Myriad also is looking at the development of CDx, as well as additional diagnostics, for type 2 diabetes.

"We know there are biomarkers for cardiovascular risk – people who are going to have an event within a certain amount of time can be correlated to certain blood-based biomarkers," McDade said. But the two main sequelae – diabetic nephropathy and diabetic retinopathy – "are areas where we are seeing more interest" for CDx.

'Who's going to pay for it'

Part of the road forward for CDx could be linked to the evolution of drug development toward precision medicine. A diagnostic could become reclassified as a CDx over time if a molecularly targeted medicine were developed after the fact, BioWorld's Breindl pointed out, citing the BRCA testing for the PARP inhibitor, Lynparza, as an example.

Handling of those tests will need to accelerate dramatically, however, if they're to keep up with efforts to target drugs using a genomic approach. In the early 1990s, 5 percent of new drug approvals were for targeted therapies; in 2013, that percentage jumped to 45 percent. Approximately 80 percent of drugs approved by the FDA under the breakthrough designation have been for targeted therapies.

McDade said biopharmas are driving the decision to use a molecular diagnostic to survey a patient population or actually to inform drug development. From a diagnostics industry perspective, "if you can get a genomic marker or some kind of nucleic acid marker at the tumor that will tell you response rates, that's wonderful," he said. "But when we're dealing with pharma – and we do that a lot now in companion diagnostics programs – there's still a certain amount of trepidation."

Biopharma industry concerns are twofold. On the one hand, companies worry about what happens when a CDx doesn't play out as envisioned and appears to limit the market for a proposed drug. On the other, they fret about "who's going to pay for it," McDade told BioWorld Insight. Use of a CDx may add $50 million to $100 million or more to the tab for a new therapy, whose cost already averages $2.6 billion. (See BioWorld Today, Nov. 19, 2014.)

How those conversations play out – whether part of the cost is underwritten by a biopharma or third-party payer, for instance – often determines whether development of a proposed CDx moves forward.
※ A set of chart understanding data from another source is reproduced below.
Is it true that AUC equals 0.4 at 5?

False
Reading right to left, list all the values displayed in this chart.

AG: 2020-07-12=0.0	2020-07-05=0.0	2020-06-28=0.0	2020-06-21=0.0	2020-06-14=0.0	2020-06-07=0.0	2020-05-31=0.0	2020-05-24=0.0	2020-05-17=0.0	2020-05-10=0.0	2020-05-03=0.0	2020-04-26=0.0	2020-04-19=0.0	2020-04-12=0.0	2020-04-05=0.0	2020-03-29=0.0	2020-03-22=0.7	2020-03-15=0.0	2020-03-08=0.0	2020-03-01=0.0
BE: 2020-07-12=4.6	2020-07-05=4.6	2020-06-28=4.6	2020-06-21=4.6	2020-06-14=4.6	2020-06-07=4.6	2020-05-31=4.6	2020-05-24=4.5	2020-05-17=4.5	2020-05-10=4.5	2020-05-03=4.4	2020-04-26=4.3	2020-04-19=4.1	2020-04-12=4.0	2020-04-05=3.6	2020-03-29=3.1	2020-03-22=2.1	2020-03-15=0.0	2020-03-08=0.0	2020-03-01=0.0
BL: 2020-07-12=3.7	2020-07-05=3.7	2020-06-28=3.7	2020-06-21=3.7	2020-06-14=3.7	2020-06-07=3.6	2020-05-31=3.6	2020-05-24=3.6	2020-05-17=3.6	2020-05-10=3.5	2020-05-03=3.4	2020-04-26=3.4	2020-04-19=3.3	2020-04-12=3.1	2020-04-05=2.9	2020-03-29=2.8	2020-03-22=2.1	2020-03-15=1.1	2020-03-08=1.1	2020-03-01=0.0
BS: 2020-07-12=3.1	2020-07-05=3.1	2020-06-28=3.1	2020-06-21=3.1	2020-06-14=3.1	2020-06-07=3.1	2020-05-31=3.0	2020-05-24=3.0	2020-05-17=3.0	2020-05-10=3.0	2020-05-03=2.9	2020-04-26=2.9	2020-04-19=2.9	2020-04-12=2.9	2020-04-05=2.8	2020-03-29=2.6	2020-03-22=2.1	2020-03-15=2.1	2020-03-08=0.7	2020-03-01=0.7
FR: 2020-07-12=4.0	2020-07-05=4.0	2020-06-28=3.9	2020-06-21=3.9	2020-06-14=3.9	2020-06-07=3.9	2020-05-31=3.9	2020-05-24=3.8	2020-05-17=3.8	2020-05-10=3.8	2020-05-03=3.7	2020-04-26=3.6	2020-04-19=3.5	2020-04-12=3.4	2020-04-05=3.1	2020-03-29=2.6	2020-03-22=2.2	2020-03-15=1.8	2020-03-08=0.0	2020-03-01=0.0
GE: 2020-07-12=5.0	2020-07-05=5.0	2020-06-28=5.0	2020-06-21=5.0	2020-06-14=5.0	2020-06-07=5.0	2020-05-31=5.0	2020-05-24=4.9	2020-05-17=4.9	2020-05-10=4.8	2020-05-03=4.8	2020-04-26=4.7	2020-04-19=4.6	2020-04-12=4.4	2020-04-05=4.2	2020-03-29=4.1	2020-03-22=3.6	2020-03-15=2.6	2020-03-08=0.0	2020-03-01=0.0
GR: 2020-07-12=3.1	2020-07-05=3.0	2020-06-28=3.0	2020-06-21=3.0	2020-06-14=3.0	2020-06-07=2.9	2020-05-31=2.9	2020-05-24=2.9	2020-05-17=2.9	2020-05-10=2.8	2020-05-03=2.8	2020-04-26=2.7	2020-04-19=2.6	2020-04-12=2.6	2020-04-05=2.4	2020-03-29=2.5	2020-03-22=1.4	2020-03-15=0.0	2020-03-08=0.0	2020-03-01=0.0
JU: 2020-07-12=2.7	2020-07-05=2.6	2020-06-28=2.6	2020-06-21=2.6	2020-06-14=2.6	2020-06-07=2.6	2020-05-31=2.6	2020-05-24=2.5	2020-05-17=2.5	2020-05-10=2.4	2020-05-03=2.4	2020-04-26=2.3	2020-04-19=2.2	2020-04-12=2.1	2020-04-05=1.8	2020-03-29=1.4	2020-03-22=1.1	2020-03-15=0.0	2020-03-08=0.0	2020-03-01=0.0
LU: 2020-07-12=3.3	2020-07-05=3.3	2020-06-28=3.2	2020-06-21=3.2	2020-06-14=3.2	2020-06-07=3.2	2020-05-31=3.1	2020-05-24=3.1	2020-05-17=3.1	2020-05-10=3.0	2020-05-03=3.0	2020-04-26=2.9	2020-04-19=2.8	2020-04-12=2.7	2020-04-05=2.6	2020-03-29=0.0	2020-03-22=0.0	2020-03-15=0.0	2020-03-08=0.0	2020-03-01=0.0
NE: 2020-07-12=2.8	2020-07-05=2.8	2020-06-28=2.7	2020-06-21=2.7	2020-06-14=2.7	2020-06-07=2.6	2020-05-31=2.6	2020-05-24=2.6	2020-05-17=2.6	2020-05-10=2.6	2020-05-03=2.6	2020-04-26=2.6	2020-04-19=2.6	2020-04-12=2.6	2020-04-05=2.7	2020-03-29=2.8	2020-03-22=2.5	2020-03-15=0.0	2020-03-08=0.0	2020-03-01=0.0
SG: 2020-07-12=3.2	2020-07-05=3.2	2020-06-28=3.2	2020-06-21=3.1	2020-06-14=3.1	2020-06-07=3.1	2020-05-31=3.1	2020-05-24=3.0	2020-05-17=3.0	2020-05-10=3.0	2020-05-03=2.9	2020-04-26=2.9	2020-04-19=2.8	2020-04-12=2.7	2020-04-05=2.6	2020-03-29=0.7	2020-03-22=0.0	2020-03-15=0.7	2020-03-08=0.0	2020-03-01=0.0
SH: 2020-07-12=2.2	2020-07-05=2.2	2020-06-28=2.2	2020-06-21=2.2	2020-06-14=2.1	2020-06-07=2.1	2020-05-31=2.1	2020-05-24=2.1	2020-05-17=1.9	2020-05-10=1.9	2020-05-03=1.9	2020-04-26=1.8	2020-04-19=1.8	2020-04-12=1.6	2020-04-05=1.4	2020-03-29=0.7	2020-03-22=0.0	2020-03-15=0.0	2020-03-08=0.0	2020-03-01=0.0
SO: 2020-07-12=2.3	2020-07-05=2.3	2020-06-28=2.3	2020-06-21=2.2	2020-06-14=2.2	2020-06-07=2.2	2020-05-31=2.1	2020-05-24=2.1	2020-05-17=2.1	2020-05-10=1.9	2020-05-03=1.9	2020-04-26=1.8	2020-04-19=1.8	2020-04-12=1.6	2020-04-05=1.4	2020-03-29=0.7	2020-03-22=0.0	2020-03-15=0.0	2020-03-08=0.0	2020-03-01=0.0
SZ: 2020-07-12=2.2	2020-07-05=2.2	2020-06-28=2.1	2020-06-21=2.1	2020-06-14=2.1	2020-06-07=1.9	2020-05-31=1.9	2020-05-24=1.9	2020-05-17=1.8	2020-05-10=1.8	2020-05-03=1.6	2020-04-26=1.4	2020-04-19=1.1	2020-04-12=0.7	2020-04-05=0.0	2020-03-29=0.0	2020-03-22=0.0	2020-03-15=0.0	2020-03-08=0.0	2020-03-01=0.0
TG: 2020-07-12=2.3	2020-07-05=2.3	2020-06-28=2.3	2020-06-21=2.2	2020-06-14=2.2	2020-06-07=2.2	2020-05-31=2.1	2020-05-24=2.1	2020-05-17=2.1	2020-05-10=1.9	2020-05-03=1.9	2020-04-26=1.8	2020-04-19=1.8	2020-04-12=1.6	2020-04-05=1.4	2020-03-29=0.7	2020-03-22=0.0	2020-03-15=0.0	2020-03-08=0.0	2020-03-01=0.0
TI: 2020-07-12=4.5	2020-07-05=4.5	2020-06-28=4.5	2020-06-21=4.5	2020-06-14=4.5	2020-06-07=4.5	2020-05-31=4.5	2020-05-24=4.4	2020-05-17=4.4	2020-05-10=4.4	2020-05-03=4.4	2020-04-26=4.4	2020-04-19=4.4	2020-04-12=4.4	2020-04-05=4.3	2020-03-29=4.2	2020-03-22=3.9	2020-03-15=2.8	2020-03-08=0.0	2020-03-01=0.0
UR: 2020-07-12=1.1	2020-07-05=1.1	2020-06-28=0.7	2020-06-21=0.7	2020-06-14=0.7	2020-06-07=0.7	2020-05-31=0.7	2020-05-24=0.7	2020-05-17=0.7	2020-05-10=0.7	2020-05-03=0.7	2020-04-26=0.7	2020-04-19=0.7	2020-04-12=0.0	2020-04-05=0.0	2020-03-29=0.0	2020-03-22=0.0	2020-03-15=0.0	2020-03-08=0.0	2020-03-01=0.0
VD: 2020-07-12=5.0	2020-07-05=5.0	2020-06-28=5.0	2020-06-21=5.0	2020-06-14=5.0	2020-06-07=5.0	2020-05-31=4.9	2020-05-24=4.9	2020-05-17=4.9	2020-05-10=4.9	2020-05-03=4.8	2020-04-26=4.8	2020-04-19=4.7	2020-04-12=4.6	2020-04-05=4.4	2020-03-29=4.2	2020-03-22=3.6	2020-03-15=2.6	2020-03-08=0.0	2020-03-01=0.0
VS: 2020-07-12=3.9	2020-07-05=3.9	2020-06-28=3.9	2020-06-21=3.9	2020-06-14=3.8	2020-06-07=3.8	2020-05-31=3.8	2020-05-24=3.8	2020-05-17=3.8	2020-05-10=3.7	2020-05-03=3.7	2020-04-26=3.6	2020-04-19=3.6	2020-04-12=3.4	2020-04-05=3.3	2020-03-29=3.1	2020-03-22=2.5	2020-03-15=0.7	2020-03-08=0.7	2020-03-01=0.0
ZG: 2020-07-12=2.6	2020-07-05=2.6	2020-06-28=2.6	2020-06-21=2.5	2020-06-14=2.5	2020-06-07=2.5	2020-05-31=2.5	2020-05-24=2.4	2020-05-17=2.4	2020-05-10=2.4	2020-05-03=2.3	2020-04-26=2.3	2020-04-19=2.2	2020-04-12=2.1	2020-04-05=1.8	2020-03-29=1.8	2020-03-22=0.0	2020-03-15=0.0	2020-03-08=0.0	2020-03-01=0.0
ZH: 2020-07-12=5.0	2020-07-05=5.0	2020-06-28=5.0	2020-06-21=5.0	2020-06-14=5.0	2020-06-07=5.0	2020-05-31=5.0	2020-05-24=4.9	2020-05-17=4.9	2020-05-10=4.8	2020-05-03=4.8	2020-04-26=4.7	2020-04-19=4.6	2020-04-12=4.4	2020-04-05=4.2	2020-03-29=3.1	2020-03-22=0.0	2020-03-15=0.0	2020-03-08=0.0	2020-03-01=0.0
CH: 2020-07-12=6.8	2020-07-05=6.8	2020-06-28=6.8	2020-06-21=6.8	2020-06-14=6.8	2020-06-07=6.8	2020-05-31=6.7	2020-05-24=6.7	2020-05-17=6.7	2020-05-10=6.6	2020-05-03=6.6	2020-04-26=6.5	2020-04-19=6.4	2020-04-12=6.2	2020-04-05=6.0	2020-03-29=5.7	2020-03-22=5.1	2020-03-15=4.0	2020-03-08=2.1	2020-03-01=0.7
If a diagnostics company is on the hook for the entire development cost, it must also absorb all of the risk if the drug ultimately fails, McDade pointed out. The lessons learned in cancer drug development will apply equally to the development of CDx in other complex diseases, he predicted.

The diagnostics industry also is grappling with its own set of regulatory challenges. In 2014, the FDA issued a draft guidance on in vitro CDx devices. Following a report to Congress issued last year by the Patent and Trademark Office on the availability to patients of confirmatory genetic diagnostic testing and on the impacts of the patent system, cost and insurance on that availability, the FDA also issued a white paper earlier this year on advances in next-generation sequencing (NGS) systems in oncology testing that are changing the paradigm for CDx. But an FDA workshop in February made clear that the agency is just beginning to grapple with the nuances of regulating NGS and its effect on the development of CDx and drug development. (See BioWorld Today, Feb. 29, 2016.)

In the meantime, cancer still has room to run in CDx, Metzger said, noting that immuno-oncology is an area still begging for in vitro diagnostics, particularly as the number of combination therapies grows.

"It's important for payers to stratify patients, especially as we move more and more toward combination therapies," he said. "Immuno-oncology is a huge area and one that's not captured by companion diagnostics, but I think we will see movement in that direction before the end of 2016."